SOURCE PASSAGE
'''

Coenzyme Q10 (ubiquinone) is a fat-soluble coenzyme found primarily in the mitochondria of eukaryotic cells.It plays a prominent role in the electron transport chain and in the generation of ATP. Coenzyme Q10 can prevent the loss of dopaminergic neurons in parkinsonism induced in animals by the neurotoxin 1-methyl-4-phenyl-1,2,3,6-tetrahydropyridine [148,149] and serve as a neuroprotective compound in the prevention and therapy of PD[150].

A case-control study comprising 22 individuals with PD and 88 controls matched for age and sex found a statistically significant difference in the percentage of people with a deficiency in coenzyme Q (34% of PD patients versus 8.5% of controls [151]). In an early randomized, placebo-controlled, double-blind study of 80 people with early-stage PD,participants in the treatment group showed a dose-dependent greater reduction in functional decline,as assessed with the Unified PD Rating Scale,than controls[152].It is unclear whether these effects of coenzyme Q10 are neuroprotective or merely symptomatic. However, recent meta-analyses of available studies concluded that the administration of coenzyme Q10 neither slows functional decline nor provides beneficial symptomatic effects in PD[153,154].

3. Developing medical foods for PD

Medical foods or foods for special medical purpose are produced according to a special processing formula in order to meet the specific dietary needs of people with metabolic disorders or other diseases.In the United States,a medical food is defined as“a food which is formulated to be consumed or administered enterally under the supervision of a physician and which is intended for the specific dietary management of a disease or condition for which distinctive nutritional requirements, based on recognized scientific principles,are established by medical evaluation”[155].All ingredients of medical foods must be recognized as safe.In contrast to approved drugs,however,medical foods are not subject to the rigorous review of the US Food and Drug Administration.In the European Union,products considered medical foods in the United States are regulated as dietary foods for special medical purposes[156]. The possibility of developing medical foods in PD is based on findings related to ketogenic diets and preliminary studies on foods possibly meeting the specific dietary needs of individuals with PD.

'''

DATA SUPPLIED
'''

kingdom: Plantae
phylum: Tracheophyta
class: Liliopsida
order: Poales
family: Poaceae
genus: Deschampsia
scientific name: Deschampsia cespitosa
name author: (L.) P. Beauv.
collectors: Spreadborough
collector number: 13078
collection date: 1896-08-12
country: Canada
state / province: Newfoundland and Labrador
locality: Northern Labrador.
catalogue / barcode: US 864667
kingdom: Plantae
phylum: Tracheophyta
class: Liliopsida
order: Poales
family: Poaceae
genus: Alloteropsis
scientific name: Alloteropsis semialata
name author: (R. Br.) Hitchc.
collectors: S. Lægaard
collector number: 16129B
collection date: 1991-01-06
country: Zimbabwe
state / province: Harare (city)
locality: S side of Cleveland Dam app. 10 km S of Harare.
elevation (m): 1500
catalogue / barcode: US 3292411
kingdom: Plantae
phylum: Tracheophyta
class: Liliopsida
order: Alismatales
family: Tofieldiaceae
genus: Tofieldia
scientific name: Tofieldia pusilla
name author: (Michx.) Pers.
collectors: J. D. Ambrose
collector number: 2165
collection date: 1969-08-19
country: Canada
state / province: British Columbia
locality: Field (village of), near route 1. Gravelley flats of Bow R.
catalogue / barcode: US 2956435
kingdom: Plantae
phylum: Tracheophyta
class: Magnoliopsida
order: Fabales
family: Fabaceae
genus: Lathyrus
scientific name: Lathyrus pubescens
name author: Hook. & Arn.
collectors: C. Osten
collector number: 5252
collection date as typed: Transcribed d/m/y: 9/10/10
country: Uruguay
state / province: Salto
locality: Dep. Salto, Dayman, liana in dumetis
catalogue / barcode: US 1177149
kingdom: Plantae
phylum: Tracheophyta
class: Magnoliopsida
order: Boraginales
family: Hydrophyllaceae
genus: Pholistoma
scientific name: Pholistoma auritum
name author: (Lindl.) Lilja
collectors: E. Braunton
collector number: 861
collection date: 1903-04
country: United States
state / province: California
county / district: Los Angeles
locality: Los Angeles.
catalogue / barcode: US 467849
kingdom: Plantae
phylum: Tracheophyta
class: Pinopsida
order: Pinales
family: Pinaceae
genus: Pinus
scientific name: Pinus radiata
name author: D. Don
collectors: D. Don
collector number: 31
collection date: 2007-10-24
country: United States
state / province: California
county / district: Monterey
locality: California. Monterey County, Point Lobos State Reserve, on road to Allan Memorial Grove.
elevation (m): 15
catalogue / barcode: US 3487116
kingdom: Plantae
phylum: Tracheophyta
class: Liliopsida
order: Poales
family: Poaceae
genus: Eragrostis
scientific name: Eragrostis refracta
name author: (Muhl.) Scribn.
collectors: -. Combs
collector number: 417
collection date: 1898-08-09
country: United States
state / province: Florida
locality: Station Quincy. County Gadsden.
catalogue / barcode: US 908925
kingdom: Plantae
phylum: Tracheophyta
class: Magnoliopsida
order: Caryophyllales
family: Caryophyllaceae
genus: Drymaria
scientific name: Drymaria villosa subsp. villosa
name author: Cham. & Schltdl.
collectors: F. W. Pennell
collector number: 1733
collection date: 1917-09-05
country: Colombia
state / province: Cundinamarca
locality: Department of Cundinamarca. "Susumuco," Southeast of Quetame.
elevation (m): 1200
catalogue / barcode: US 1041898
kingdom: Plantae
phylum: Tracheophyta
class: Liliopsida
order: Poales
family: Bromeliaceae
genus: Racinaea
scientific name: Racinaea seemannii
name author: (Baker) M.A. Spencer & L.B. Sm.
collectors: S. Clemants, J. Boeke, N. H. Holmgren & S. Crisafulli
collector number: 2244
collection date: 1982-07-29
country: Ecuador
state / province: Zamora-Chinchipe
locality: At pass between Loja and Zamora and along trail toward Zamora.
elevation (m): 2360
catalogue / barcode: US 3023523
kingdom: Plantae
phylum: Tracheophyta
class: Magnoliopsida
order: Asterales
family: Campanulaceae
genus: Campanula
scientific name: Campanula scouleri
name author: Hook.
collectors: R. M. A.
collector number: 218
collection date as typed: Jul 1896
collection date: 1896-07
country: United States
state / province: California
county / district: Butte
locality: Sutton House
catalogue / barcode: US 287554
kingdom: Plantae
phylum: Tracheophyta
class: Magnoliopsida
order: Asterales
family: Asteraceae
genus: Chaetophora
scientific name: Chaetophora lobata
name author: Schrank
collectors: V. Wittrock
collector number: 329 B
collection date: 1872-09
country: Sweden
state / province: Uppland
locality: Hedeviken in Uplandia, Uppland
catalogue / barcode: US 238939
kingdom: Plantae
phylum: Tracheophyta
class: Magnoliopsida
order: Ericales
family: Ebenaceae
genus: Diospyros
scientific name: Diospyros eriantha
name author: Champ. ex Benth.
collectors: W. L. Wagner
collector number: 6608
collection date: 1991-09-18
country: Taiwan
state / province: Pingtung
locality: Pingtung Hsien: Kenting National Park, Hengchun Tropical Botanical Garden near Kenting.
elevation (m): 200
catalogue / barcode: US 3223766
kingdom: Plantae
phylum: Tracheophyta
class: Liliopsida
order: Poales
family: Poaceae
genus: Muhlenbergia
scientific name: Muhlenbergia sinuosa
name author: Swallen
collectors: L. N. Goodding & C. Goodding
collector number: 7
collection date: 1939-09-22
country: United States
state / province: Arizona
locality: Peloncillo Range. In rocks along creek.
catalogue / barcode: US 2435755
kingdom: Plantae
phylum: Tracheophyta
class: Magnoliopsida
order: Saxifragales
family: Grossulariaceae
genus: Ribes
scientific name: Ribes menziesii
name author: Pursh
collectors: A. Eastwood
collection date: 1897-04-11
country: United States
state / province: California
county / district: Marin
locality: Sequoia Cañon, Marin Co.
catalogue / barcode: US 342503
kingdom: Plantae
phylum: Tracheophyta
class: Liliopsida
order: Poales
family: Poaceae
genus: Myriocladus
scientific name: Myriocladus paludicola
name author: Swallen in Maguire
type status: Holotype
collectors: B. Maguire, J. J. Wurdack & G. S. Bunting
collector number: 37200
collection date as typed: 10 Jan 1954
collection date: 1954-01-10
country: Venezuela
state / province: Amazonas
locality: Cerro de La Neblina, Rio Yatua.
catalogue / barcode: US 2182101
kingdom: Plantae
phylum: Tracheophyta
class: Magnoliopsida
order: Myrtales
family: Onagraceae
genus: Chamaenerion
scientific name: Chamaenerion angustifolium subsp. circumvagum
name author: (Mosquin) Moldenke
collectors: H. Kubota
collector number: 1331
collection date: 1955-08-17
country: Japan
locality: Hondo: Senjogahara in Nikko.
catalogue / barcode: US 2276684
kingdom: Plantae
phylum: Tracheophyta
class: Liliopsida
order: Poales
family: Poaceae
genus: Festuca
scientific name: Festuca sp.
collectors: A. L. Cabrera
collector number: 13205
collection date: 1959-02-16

'''

Determine whether each of the following statements agrees with the coenzyme Q10 and medical foods passage, answering yes or no and quoting the deciding words of the passage: (a) The case-control study matched its controls to the PD patients for age and sex. (b) Recent meta-analyses concluded that coenzyme Q10 slows functional decline in PD. (c) Medical foods in the United States undergo the same rigorous FDA review as approved drugs.

EXERCISE OUTPUT
(a) Yes: "22 individuals with PD and 88 controls matched for age and sex"
(b) No: "the administration of coenzyme Q10 neither slows functional decline nor provides beneficial symptomatic effects in PD"
(c) No: "medical foods are not subject to the rigorous review of the US Food and Drug Administration"